* [Assignment]: Copy out word for word the lines below, from the line with "LE LABYRINTHE" through the line with "Souvent situés en", including both of those lines.

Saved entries
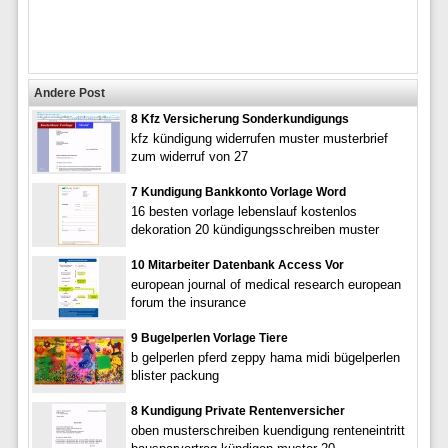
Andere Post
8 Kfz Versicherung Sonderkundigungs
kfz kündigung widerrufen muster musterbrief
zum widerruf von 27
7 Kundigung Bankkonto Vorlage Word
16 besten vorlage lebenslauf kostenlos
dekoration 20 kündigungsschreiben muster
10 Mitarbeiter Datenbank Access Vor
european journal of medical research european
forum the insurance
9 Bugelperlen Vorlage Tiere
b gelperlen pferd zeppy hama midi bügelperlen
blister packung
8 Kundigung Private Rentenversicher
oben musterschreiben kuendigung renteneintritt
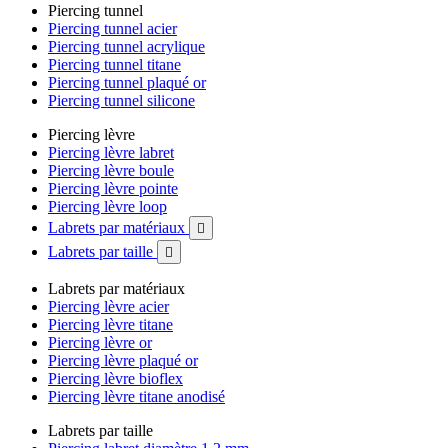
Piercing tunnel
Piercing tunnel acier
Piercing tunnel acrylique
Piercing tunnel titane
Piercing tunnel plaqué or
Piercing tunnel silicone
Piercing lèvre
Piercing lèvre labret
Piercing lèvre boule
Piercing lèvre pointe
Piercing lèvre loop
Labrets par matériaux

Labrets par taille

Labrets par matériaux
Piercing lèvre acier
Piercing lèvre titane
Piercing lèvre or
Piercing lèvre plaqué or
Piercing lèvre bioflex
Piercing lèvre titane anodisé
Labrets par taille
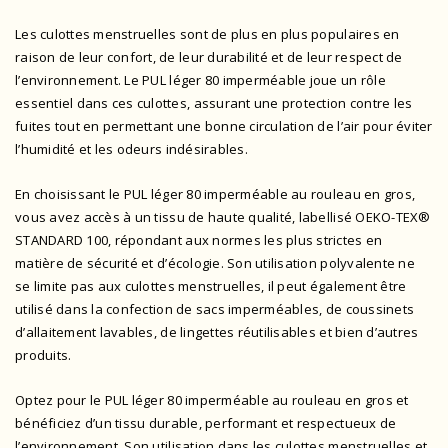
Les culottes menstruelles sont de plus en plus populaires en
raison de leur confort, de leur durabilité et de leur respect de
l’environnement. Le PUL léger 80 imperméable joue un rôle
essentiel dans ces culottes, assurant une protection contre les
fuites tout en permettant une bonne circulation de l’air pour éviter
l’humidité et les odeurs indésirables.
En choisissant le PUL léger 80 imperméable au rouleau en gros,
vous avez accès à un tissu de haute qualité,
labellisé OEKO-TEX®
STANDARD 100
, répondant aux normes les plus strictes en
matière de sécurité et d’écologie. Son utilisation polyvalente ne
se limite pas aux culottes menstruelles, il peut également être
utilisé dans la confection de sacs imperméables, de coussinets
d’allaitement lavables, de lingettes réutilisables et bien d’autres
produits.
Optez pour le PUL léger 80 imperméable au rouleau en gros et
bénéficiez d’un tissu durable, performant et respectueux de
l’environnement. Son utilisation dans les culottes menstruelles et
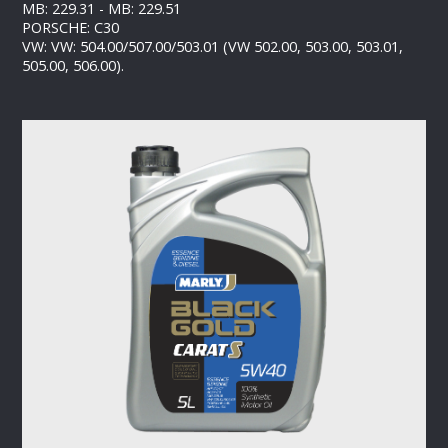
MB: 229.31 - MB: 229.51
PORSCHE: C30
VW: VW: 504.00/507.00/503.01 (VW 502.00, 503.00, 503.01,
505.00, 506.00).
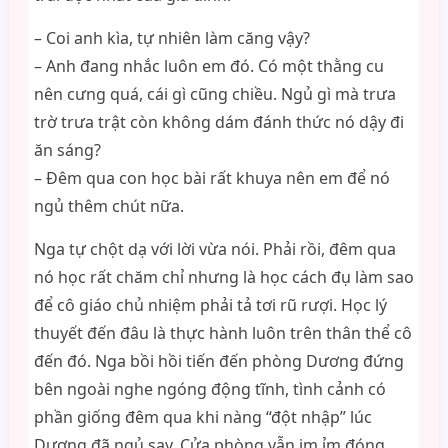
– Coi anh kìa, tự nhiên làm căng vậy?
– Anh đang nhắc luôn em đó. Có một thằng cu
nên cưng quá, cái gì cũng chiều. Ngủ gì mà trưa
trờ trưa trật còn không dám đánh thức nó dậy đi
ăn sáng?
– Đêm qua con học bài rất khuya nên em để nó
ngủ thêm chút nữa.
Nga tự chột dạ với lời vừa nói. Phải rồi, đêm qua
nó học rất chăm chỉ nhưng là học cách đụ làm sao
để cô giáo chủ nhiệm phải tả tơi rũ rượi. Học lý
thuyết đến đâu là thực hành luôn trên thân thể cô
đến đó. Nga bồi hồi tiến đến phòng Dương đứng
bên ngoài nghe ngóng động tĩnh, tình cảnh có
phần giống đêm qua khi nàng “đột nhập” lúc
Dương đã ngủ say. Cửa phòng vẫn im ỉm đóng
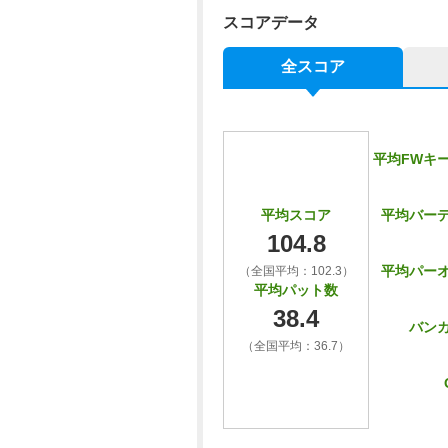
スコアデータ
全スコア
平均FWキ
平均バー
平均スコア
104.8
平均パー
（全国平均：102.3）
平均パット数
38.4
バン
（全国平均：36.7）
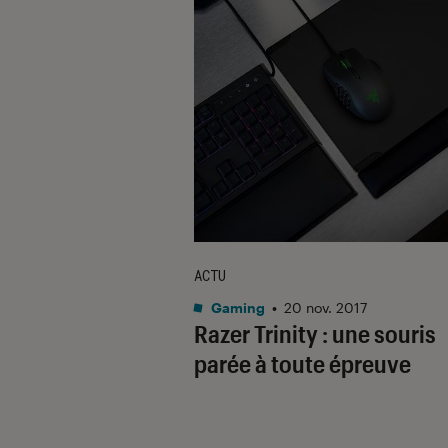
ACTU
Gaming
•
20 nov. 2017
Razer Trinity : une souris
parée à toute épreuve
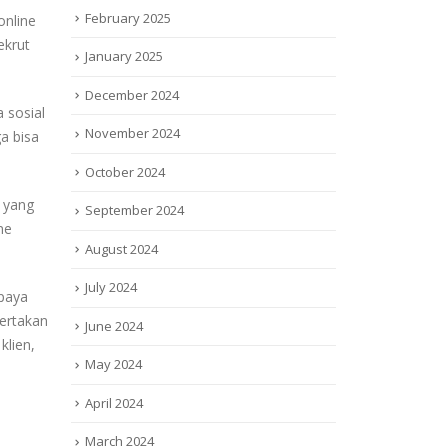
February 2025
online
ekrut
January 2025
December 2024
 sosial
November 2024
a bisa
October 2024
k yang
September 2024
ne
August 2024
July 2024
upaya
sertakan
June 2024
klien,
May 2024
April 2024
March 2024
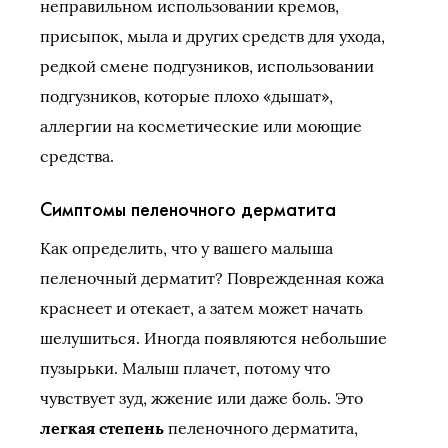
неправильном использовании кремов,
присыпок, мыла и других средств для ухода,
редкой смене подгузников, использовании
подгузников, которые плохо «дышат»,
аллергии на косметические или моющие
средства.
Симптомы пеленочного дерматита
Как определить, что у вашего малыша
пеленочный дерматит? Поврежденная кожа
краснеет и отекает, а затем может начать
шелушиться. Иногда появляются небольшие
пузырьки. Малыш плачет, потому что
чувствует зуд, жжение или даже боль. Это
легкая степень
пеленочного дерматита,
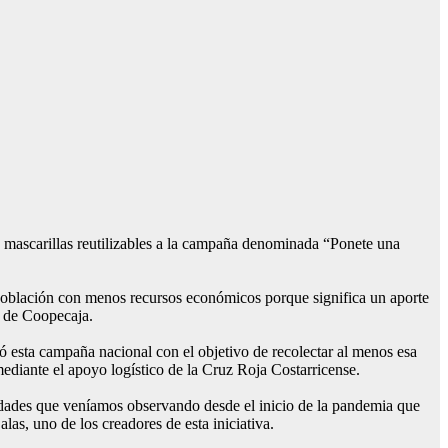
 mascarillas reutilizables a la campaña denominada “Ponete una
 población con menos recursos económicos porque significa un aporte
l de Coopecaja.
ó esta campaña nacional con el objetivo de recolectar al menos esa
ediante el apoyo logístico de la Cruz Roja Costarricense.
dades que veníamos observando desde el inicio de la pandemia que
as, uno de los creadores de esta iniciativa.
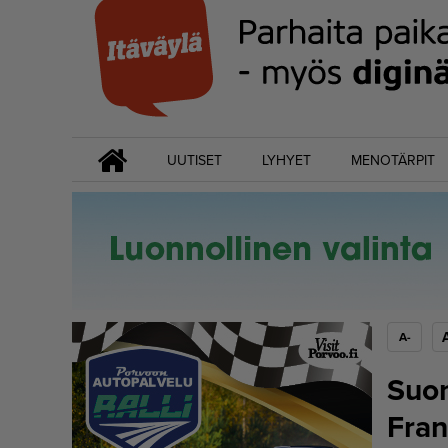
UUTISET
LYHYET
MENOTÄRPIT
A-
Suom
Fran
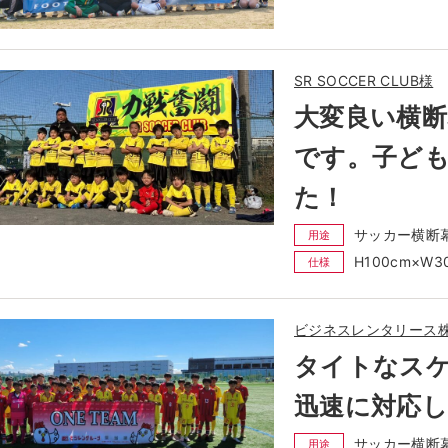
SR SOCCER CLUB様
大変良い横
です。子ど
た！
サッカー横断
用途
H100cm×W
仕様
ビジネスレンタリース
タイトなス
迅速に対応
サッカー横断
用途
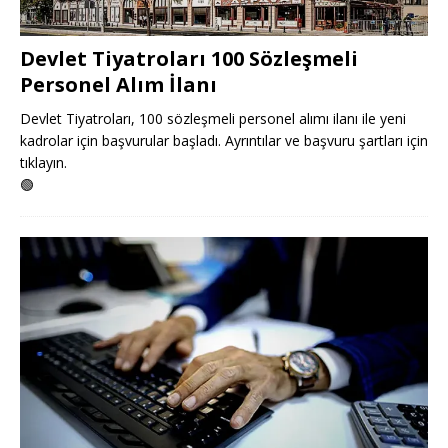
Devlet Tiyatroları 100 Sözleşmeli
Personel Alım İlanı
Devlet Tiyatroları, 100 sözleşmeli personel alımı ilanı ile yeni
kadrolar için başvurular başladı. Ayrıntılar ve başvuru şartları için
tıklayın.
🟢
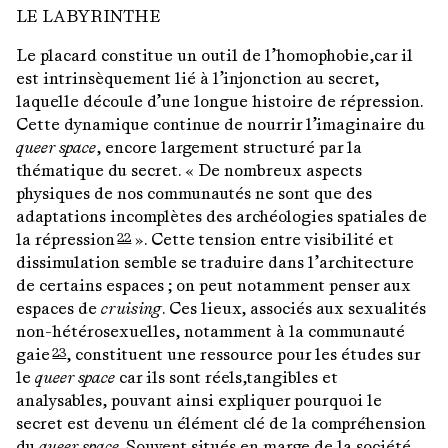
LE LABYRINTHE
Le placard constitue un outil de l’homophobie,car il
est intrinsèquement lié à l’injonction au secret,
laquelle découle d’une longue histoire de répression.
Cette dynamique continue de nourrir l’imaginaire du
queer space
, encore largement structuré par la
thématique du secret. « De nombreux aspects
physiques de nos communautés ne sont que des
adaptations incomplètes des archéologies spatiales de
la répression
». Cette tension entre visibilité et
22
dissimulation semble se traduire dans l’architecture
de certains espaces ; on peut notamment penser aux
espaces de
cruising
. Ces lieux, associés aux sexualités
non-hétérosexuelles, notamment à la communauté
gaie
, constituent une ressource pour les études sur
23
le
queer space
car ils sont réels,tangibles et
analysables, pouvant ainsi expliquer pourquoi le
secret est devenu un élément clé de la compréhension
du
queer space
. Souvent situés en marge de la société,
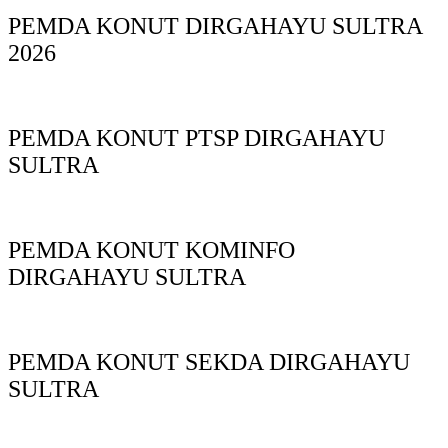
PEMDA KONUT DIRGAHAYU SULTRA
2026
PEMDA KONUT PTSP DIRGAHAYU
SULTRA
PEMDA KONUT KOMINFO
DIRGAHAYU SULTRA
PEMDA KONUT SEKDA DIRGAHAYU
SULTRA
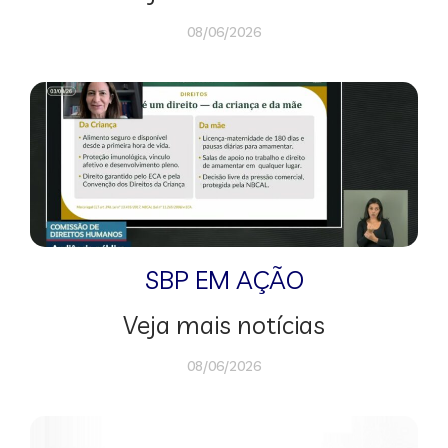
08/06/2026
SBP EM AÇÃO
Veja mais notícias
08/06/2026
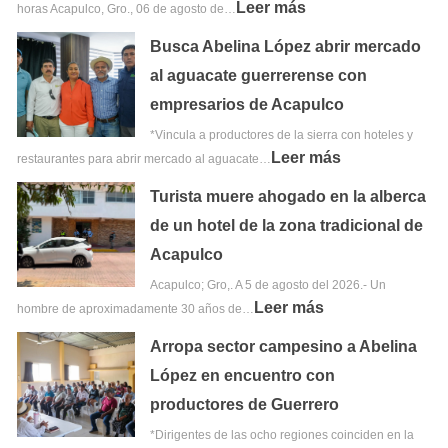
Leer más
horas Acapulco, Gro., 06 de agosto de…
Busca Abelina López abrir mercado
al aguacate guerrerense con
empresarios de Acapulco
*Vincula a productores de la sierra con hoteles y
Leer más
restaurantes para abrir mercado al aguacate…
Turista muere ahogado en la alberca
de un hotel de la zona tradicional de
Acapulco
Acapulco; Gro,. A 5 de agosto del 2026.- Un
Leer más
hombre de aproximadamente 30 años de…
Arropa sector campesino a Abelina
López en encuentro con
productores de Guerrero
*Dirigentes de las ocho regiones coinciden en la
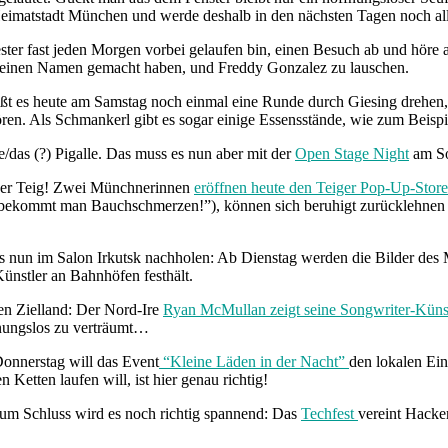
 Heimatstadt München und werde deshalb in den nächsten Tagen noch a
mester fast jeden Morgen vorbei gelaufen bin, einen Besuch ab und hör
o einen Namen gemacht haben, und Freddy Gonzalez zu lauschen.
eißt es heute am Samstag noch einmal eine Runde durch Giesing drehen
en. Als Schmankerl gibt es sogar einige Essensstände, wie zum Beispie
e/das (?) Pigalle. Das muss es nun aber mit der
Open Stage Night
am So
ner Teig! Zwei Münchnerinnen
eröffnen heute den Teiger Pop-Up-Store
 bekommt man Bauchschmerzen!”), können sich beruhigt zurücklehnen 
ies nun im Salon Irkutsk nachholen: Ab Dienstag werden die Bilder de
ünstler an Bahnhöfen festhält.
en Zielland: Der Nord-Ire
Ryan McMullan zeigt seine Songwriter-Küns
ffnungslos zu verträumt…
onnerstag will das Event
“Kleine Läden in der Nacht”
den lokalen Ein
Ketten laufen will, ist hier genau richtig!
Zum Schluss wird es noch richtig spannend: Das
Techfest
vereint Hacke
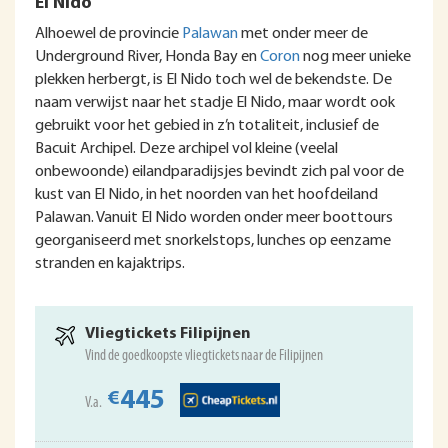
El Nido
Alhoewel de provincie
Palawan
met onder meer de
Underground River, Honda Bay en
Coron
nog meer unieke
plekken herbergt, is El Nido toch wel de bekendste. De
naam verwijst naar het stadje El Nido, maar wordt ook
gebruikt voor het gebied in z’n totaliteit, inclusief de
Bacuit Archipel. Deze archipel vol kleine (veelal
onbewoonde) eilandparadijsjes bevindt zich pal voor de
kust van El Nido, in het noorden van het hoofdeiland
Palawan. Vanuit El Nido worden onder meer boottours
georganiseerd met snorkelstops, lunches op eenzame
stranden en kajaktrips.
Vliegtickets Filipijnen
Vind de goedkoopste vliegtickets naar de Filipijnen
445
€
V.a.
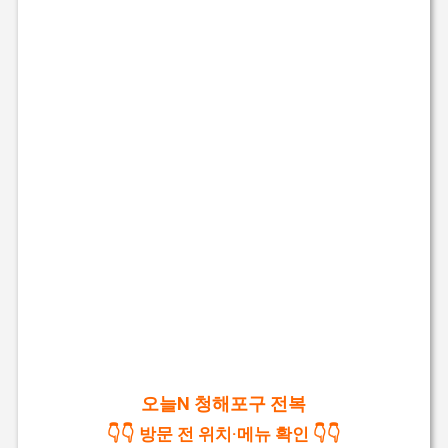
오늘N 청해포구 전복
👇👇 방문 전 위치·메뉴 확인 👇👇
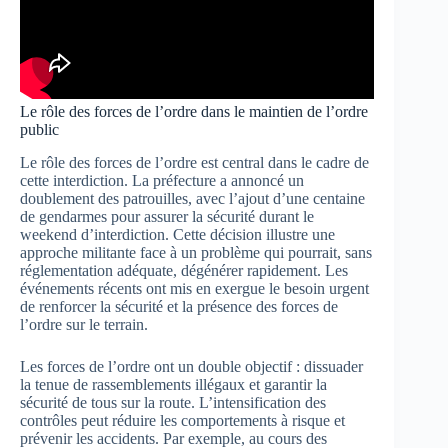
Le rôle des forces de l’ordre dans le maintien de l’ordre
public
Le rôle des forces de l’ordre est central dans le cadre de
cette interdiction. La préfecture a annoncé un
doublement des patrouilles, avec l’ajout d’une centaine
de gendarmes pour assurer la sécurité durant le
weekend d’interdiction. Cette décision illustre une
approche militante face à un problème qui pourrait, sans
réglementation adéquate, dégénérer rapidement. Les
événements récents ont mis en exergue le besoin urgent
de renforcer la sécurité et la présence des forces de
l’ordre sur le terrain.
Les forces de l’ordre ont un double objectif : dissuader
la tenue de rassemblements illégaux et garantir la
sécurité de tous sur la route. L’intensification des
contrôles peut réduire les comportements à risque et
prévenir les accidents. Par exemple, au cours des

* [Reply]:
LE LABYRINTHE
Le placard constitue un outil de l’homophobie,car il
est intrinsèquement lié à l’injonction au secret,
laquelle découle d’une longue histoire de répression.
Cette dynamique continue de nourrir l’imaginaire du
queer space
, encore largement structuré par la
thématique du secret. « De nombreux aspects
physiques de nos communautés ne sont que des
adaptations incomplètes des archéologies spatiales de
la répression
». Cette tension entre visibilité et
22
dissimulation semble se traduire dans l’architecture
de certains espaces ; on peut notamment penser aux
espaces de
cruising
. Ces lieux, associés aux sexualités
non-hétérosexuelles, notamment à la communauté
gaie
, constituent une ressource pour les études sur
23
le
queer space
car ils sont réels,tangibles et
analysables, pouvant ainsi expliquer pourquoi le
secret est devenu un élément clé de la compréhension
du
queer space
. Souvent situés en marge de la société,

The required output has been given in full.